Before the revelations, he had no idea that his destiny would be to implement these vital changes. He was from a minor clan, the Hashim, and scholars point out that, in common with other prophets before him, he initially wanted nothing to do with what was happening to him and was extremely upset, so much so that without Khadija’s intervention “Mohammad might have gone through with his plan to end it all, and history would have turned out quite differently.” (Reza Aslan)

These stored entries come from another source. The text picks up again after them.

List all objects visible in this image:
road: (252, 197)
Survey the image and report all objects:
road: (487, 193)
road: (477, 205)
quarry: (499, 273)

He was prone to spending long hours in retirement in meditation. He would provide himself with simple food and water, and then head directly for the hills and ravines in the neighborhood of Mecca, particularly to the cave named Hira in the Mount An-Nur two miles away from the city, a place also visited by the hanifs. According to the historian Tabari, there he would perform devotions and distribute alms to the poor who visited him.